Holodomor (Ukrainian Famine of 1933 Memorial)

Ludmilla Temertey // 1983

Painted aluminum and granite
City Hall

The first public monument to the Holodomor was erected and dedicated in 1983 outside City Hall in Edmonton, Alberta, Canada, to mark the 50th anniversary of the famine-genocide.

The sculpture of a large broken circle of cold grey metal emblazoned with skeletal hands memorializes the anonymous victims of the Soviet engineered genocide. The twisted and fractured circle represents the life cycle being torn apart by an unnatural force: emaciated hands resist, grasp and then beg for an end to their inhuman condition,” states the inscription. 

Termerty’s sculpture symbolizes the scar on humanity left by authoritarian political regimes, and more specifically on the Ukrainian people by Josef Stalin. It was commissioned by the Canadian Ukrainian Committee to commemorate the lives lost and acknowledge a little known and poorly understood event in world history. 

The genocidal famine was enacted to punish farmers for resisting the collectivization of agricultural production. The death of the greatest number of civilians during peacetime occurred when food, livestock and seed grain was removed from the country and the borders were sealed. Following the forced famine of millions of people, the russification of Ukraine saw the extermination of religious, academic, and cultural leaders. Until the fall of the Soviet Union in the 1990s, any record of the genocide was suppressed and those who spoke of it were silenced by the Soviet government.

The public unveiling in 1983 by then Mayor Laurence Decore boldly proclaimed the existence of the event and spoke of the connection to the Ukrainian community in Edmonton. Beginning in the 1890s, successive waves of Ukrainian settlers came to the Edmonton area to build homesteads, representing a large portion of the population.

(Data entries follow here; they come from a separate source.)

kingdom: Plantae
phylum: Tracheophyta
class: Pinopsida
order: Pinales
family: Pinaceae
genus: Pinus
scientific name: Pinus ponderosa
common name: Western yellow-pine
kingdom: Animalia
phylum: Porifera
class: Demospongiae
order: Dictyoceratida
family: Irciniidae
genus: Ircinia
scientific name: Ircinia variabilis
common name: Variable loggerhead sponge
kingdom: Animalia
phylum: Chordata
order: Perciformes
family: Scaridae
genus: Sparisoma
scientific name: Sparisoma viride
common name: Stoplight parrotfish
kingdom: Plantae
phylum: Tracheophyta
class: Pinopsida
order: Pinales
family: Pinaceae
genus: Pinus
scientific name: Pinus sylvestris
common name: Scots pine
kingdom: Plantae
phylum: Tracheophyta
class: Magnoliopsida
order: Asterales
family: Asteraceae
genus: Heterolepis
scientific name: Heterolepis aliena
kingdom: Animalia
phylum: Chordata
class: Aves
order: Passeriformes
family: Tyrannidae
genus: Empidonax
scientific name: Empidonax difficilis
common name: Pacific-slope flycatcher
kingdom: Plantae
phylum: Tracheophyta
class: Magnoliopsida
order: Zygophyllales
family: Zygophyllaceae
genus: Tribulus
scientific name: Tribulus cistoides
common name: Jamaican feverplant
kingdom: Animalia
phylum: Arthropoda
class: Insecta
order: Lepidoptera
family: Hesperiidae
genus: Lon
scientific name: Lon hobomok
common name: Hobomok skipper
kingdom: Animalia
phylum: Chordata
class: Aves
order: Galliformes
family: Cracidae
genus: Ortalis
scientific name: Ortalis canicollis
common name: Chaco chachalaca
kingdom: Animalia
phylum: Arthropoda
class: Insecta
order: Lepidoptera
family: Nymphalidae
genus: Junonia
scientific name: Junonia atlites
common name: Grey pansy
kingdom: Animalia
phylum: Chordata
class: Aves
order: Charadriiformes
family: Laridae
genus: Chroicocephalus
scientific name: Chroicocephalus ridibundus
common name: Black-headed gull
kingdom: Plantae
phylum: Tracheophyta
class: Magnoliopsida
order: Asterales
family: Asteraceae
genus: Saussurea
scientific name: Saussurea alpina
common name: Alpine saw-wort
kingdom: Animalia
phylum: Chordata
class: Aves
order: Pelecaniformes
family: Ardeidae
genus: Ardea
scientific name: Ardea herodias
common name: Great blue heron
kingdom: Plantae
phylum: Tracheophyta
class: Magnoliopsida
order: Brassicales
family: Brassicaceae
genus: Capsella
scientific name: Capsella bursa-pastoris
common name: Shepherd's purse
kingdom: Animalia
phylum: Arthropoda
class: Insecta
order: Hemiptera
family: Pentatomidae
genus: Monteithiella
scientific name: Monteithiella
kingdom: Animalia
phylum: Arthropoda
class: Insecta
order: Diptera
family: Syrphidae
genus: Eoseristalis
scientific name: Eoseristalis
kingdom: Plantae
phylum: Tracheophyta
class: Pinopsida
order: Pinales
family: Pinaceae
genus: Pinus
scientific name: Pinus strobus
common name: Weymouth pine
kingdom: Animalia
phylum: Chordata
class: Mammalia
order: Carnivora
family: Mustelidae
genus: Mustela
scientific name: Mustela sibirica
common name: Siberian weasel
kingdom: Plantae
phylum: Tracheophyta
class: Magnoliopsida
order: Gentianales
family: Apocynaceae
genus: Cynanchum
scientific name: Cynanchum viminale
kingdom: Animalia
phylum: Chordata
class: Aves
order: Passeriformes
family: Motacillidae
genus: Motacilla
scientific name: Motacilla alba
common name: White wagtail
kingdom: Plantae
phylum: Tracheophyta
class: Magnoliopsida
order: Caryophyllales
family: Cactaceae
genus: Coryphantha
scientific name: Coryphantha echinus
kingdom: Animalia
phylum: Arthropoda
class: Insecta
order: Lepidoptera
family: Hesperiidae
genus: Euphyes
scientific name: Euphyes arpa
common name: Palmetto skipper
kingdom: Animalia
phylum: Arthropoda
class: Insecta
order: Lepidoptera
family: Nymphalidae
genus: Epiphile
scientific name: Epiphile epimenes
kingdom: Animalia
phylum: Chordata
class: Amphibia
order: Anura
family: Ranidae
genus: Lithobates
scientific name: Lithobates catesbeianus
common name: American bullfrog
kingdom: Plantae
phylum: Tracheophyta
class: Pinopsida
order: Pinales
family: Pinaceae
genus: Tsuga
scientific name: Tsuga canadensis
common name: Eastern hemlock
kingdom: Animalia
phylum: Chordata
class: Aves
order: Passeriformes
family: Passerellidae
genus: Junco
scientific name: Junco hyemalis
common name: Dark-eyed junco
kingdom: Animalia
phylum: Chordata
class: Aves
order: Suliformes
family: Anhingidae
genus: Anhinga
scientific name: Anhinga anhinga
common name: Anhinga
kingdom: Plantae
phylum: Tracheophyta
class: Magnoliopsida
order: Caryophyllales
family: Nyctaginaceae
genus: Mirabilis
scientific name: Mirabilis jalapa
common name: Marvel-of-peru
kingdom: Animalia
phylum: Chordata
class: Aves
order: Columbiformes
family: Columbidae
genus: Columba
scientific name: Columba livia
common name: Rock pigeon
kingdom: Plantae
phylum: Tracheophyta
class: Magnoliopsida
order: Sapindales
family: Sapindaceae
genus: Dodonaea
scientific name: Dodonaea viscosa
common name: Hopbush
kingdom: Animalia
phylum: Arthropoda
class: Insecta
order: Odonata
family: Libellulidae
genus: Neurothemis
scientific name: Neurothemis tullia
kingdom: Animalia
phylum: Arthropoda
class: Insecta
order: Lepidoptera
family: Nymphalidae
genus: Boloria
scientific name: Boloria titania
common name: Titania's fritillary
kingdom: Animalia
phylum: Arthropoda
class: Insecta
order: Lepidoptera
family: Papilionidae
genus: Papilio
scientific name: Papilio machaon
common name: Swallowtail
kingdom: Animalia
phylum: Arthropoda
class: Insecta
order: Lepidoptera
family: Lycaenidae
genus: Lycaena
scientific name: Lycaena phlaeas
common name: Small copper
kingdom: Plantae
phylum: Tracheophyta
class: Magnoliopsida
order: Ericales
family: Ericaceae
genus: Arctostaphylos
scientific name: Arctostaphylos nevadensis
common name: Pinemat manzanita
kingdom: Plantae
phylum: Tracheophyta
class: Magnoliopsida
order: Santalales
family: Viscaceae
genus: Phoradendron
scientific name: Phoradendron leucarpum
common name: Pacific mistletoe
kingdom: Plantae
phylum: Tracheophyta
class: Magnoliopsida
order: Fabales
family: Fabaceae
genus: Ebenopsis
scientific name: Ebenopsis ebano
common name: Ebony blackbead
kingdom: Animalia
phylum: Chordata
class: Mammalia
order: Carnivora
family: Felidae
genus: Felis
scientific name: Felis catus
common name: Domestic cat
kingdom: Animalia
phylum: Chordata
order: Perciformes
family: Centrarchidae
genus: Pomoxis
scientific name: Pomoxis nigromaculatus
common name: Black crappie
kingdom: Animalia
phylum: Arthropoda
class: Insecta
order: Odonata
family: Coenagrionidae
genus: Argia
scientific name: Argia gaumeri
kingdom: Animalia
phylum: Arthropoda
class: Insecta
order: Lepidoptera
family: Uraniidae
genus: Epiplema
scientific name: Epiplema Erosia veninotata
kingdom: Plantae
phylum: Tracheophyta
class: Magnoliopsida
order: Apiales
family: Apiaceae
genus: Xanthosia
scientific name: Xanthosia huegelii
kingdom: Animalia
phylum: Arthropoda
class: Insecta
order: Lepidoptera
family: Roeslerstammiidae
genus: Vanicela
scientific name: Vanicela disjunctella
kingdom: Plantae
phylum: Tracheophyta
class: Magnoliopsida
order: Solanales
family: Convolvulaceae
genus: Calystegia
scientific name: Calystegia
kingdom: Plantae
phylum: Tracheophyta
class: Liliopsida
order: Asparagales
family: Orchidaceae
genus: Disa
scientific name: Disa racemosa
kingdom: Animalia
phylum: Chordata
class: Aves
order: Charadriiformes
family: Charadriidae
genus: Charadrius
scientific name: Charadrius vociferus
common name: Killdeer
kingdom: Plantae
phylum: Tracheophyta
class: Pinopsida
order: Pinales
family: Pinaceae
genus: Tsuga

The sculpture invites examination of the histories constructed by Soviet Russia and allows members of the larger community to show solidarity against injustices committed against humankind. On the base of the artwork is inscribed, Let us all stand on guard against tyranny, violence and inhumanity”.

Nonetheless, the sculpture later became a target for contention between cultures. Twice the monument was defaced by graffiti that cried lies” and nazi lies”.